- _How to complete this task_
Search the listing below for the string "casing", then copy every line it appears in.

- _Dataset entries_
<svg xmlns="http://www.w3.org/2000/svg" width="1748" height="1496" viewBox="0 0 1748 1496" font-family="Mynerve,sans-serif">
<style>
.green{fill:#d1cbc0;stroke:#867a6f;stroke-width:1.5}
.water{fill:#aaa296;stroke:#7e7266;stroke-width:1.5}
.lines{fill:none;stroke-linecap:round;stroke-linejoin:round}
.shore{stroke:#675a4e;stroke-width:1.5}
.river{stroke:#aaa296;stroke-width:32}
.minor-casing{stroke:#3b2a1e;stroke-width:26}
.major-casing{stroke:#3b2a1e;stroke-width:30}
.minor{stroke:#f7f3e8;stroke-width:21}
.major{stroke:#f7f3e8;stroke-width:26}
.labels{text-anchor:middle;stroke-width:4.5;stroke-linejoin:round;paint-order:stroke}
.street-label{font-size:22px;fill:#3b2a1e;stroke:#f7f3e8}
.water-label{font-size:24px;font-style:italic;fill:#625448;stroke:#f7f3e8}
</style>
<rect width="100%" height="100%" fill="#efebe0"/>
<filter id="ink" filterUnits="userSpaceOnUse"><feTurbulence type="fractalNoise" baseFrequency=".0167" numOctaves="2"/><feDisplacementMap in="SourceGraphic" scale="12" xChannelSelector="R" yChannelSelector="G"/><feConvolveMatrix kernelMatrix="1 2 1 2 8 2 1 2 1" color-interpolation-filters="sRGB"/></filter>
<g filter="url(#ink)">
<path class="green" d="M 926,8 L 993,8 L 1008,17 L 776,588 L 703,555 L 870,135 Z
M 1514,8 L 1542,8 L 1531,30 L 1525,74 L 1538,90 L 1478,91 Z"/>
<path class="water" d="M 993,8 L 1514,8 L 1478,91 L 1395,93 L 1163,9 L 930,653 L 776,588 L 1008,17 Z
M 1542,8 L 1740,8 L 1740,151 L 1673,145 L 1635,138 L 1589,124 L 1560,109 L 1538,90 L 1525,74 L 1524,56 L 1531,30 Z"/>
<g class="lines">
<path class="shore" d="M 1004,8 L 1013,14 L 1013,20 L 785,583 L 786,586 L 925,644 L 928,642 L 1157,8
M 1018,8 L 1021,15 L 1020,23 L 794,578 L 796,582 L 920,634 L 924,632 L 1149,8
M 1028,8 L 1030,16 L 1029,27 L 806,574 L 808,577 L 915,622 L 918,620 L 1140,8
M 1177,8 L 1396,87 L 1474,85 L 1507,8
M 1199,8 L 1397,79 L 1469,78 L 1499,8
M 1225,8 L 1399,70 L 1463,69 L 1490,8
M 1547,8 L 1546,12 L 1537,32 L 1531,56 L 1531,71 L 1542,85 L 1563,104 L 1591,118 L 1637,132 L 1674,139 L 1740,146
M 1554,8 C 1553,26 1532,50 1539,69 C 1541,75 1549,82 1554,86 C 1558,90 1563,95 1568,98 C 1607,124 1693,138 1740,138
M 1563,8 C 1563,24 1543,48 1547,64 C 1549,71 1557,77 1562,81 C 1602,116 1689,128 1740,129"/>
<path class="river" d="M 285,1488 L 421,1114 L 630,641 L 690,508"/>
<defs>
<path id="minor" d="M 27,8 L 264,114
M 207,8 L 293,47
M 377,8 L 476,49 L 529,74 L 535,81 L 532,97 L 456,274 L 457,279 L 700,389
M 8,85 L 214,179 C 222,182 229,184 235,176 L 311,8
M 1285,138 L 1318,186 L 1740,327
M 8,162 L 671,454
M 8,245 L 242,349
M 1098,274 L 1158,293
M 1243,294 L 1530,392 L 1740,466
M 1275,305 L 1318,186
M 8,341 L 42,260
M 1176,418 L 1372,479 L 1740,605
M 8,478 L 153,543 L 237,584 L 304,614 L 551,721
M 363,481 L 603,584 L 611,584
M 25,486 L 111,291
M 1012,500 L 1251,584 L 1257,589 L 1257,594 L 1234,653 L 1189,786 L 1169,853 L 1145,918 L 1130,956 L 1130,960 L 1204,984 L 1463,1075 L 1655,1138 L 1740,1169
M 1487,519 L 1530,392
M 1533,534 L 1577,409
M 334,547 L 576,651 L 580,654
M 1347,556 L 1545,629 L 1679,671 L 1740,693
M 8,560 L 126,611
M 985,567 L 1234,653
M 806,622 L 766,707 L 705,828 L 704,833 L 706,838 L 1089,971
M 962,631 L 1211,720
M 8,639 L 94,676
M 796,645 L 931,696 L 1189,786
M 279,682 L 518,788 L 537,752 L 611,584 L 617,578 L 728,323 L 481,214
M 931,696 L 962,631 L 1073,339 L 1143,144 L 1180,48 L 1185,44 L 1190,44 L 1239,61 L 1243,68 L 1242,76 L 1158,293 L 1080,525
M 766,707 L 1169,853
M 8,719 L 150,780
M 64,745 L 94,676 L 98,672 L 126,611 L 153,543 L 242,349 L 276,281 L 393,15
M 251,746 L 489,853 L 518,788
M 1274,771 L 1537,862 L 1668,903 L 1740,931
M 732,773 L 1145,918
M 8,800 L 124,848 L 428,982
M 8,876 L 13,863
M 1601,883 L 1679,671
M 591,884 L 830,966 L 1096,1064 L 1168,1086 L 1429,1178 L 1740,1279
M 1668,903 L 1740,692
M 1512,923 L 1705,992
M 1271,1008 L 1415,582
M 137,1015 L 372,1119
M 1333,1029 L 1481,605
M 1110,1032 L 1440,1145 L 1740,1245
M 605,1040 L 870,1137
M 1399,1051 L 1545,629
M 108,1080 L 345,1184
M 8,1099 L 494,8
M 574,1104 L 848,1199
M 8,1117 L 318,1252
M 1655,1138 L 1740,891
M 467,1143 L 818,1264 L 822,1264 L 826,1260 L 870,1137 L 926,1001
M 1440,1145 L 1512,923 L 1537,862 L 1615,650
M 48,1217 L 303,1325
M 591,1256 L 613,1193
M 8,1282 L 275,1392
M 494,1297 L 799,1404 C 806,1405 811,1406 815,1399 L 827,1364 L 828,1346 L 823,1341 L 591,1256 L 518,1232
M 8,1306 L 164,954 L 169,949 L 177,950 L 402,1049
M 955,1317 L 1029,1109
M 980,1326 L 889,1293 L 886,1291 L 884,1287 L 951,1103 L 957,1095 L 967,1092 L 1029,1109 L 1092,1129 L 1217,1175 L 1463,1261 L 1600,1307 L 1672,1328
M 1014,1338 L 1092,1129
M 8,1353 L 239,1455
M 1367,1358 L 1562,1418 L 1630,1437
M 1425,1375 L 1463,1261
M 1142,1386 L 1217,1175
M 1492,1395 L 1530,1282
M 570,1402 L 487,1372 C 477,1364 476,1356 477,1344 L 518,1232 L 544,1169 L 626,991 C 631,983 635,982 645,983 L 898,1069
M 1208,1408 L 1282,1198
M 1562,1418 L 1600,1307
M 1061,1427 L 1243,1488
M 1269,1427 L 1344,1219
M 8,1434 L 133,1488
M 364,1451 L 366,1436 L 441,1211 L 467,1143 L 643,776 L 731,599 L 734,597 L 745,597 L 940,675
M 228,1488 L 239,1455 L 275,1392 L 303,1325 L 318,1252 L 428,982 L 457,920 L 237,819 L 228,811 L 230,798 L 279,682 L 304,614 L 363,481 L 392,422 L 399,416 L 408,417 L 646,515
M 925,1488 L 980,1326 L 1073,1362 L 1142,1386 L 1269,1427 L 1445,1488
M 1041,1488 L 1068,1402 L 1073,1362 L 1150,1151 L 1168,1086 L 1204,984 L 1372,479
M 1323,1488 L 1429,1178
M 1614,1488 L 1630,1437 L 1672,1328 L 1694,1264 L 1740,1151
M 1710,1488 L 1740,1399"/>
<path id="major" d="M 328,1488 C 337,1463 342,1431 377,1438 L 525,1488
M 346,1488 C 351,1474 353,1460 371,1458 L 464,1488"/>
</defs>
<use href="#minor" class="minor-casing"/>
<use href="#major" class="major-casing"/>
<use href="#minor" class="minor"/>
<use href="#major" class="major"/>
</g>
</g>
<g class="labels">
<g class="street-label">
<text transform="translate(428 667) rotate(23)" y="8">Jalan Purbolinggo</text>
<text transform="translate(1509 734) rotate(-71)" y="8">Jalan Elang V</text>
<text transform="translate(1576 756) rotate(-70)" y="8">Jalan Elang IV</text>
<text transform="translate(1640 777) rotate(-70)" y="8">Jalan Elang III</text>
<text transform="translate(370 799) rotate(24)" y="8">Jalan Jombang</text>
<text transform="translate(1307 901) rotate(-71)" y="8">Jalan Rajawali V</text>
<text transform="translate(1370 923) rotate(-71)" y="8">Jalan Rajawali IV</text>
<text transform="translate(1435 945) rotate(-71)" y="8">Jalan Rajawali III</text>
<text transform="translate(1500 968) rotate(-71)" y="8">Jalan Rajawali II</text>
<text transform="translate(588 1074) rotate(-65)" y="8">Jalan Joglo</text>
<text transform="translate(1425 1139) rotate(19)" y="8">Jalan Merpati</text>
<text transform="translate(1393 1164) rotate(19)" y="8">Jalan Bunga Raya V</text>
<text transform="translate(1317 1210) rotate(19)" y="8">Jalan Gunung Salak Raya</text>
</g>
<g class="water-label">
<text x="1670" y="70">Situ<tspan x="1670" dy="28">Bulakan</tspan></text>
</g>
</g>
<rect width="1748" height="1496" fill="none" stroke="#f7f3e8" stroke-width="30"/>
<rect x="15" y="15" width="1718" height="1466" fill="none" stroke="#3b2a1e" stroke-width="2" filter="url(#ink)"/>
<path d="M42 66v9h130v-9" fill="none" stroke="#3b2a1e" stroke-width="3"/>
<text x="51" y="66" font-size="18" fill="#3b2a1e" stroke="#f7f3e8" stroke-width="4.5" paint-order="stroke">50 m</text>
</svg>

- _Completed task_
.minor-casing{stroke:#3b2a1e;stroke-width:26}
.major-casing{stroke:#3b2a1e;stroke-width:30}
<use href="#minor" class="minor-casing"/>
<use href="#major" class="major-casing"/>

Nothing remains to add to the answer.